Set down the whole listing below exactly. The pictures stay out.

**DATASET CONTENT**

- - - - -

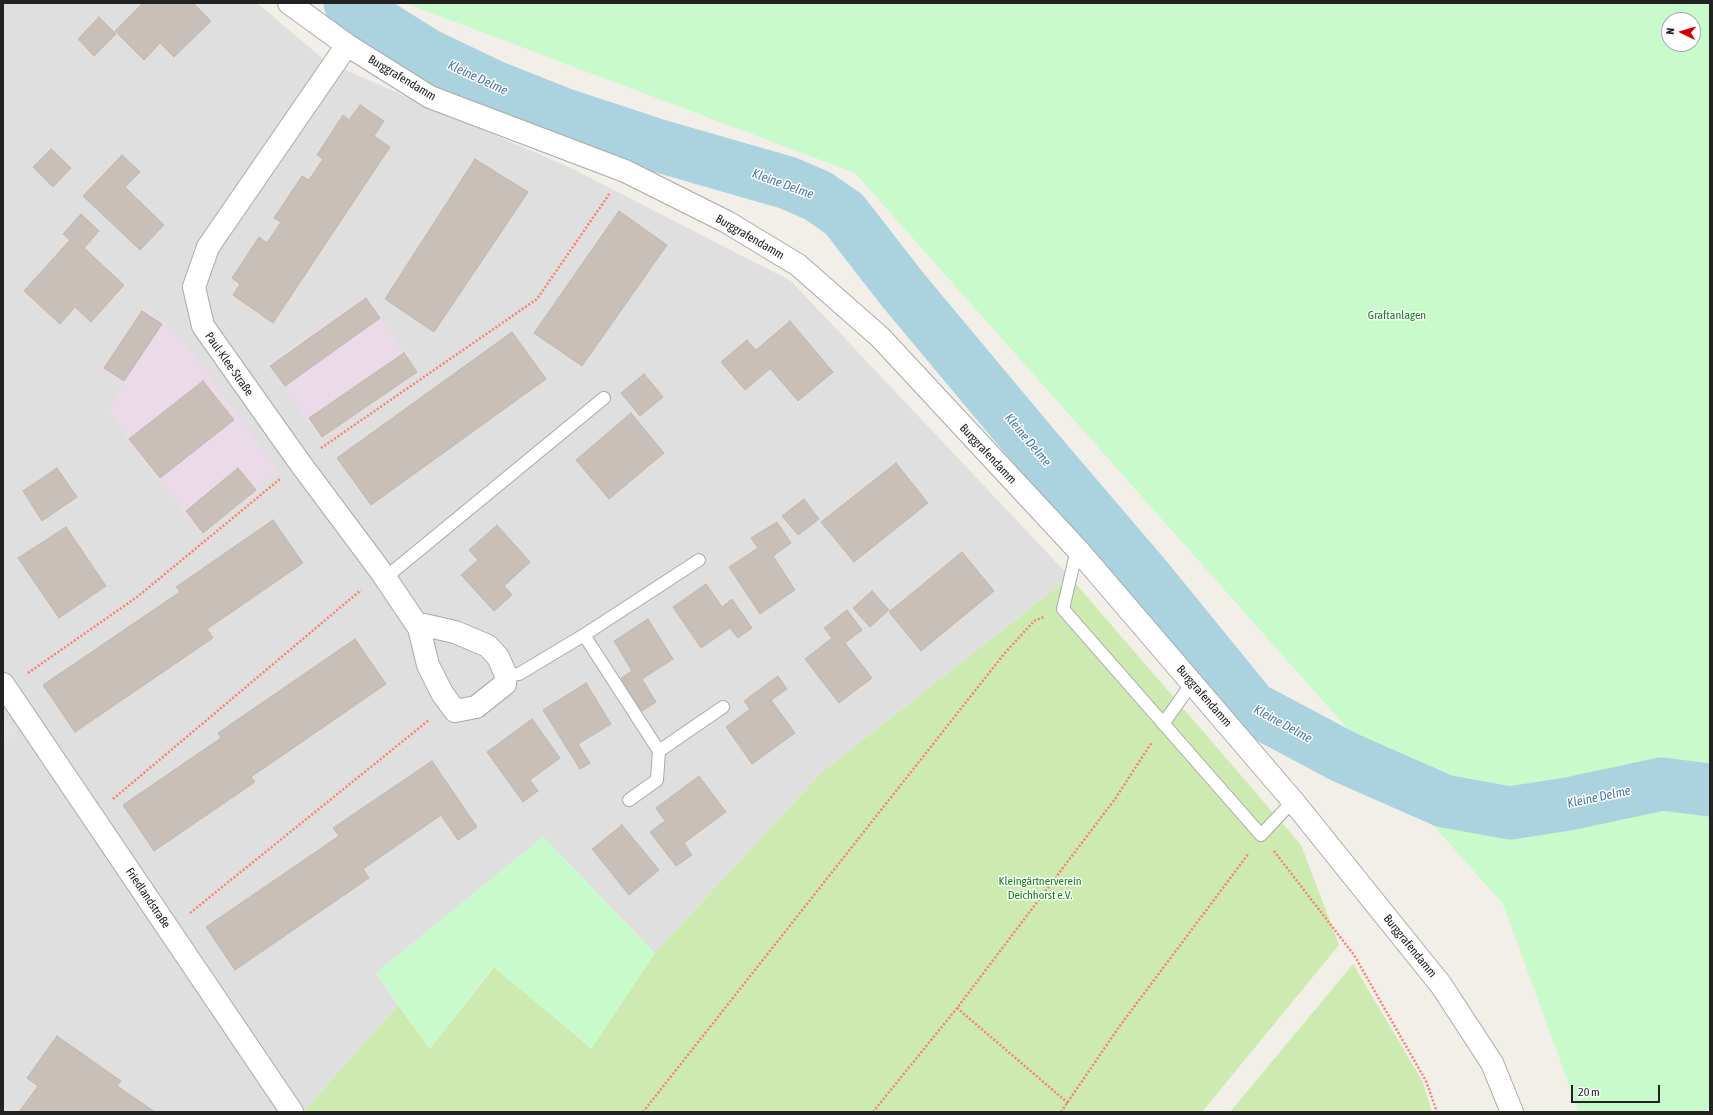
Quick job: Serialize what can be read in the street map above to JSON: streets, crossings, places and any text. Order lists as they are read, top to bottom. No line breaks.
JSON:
{"streets":{"street":["Burggrafendamm","Paul-Klee-Straße","Friedlandstraße"]},"crossings":[["Burggrafendamm","Paul-Klee-Straße"]],"water":["Kleine Delme"],"parks":["Graftanlagen","Kleingärtnerverein Deichhorst e.V."],"scale_bar":"20 m","north":"left"}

- - - - -

**OUTPUT FOR THIS TASK**
Quick job: Serialize what can be read in the street map above to JSON: streets, crossings, places and any text. Order lists as they are read, top to bottom. No line breaks.
JSON:
{"streets":{"street":["Burggrafendamm","Paul-Klee-Straße","Friedlandstraße"]},"crossings":[["Burggrafendamm","Paul-Klee-Straße"]],"water":["Kleine Delme"],"parks":["Graftanlagen","Kleingärtnerverein Deichhorst e.V."],"scale_bar":"20 m","north":"left"}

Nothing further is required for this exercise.